There are many benefits to carrying out a comprehensive energy survey of your Church to provide advice on the main energy and cost-saving opportunities. An energy survey will include an assessment of the feasibility of energy efficiency measures and renewable energy technologies, in order to reduce a building’s energy consumption and carbon footprint.
This comes as the Church of England’s Environmental Advisory Group has called for all parts of the Church to recognise the Climate Crisis and step up its action to safeguard God’s creation.
In guidance sent to bishops, dioceses and church leadership teams, the Environmental Working Group (EWG) points to the ambitious programme of action required, covering everything from the Church’s buildings to its investment assets.
The paper also highlights future mission challenges including a need for churches to be ready to provide sanctuary for those affected by extreme weather events in this country and beyond as the impact of climate change accelerates.
With work already underway to develop an Energy Footprint Tool and to offer local energy audits for churches, schools, and houses, the EWG says the assessment of our carbon footprint must extend to all areas within the overall Church of England portfolio such as investment holdings in farming and forestry.
The EWG, chaired by the Bishop of Salisbury, brings together experts and representatives who oversee the Church’s Environmental Programme. They plan to bring a motion to General Synod in 2020 proposing revised carbon targets for the Church with an ambition for net zero emissions by 2050, and to move faster in areas where this is possible.

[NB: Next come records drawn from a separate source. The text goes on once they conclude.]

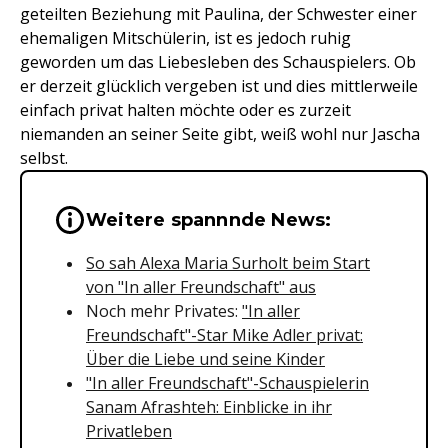
geteilten Beziehung mit Paulina, der Schwester einer
ehemaligen Mitschülerin, ist es jedoch ruhig
geworden um das Liebesleben des Schauspielers. Ob
er derzeit glücklich vergeben ist und dies mittlerweile
einfach privat halten möchte oder es zurzeit
niemanden an seiner Seite gibt, weiß wohl nur Jascha
selbst.
Wichtige Hinweise & Informationen 
Weitere spannnde News:
So sah Alexa Maria Surholt beim Start
von "In aller Freundschaft" aus
Noch mehr Privates:
"In aller
Freundschaft"-Star Mike Adler privat:
Über die Liebe und seine Kinder
"In aller Freundschaft"-Schauspielerin
Sanam Afrashteh: Einblicke in ihr
Privatleben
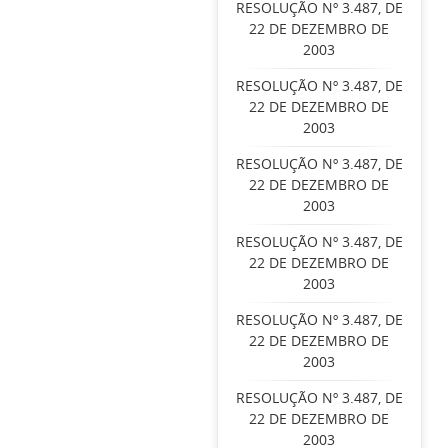
RESOLUÇÃO Nº 3.487, DE
22 DE DEZEMBRO DE
2003
RESOLUÇÃO Nº 3.487, DE
22 DE DEZEMBRO DE
2003
RESOLUÇÃO Nº 3.487, DE
22 DE DEZEMBRO DE
2003
RESOLUÇÃO Nº 3.487, DE
22 DE DEZEMBRO DE
2003
RESOLUÇÃO Nº 3.487, DE
22 DE DEZEMBRO DE
2003
RESOLUÇÃO Nº 3.487, DE
22 DE DEZEMBRO DE
2003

The work of local Diocesan Environment Officers is also identified as key, with the paper calling on bishops and dioceses to prioritise support for these roles to help resources parishes and local communities.
The Church’s national investing bodies have already divested from companies deriving more than 10 per cent of their revenues from the mining of thermal coal or the production of oil from oil tar sands, as these are the highest carbon fossil fuels. The national investing bodies have made commitments to start to divest in 2020 from further companies that are not taking seriously their responsibilities to assist with the transition to a low carbon economy. They have also committed to ensuring that, by 2023, the Church has divested from fossil fuel companies that they have assessed, drawing on Transition Path Initiative data, as not prepared to align with targets well below two degrees Celsius.
Several areas of focus for 2020 are also identified, including a Lent Campaign on the Environment backed by the Archbishop of Canterbury and plans for events surrounding COP 26, the UN climate change summit, in Glasgow. Climate change and the environment will also be a central part of the Lambeth2020 Conference which brings together bishops from the global Anglican Communion.